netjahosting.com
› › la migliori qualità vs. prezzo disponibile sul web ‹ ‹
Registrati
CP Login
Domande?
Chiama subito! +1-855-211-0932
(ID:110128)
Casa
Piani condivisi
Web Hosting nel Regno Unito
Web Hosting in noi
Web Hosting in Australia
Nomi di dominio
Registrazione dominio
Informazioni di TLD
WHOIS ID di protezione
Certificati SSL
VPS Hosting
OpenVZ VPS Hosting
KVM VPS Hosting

--------

→ What needs to be done:
Only the line containing "Web Hosting in Australia" and the lines after it, through the end of the data, should be copied, exactly as they are.

→ Output for this exercise:
Web Hosting in Australia
Nomi di dominio
Registrazione dominio
Informazioni di TLD
WHOIS ID di protezione
Certificati SSL
VPS Hosting
OpenVZ VPS Hosting
KVM VPS Hosting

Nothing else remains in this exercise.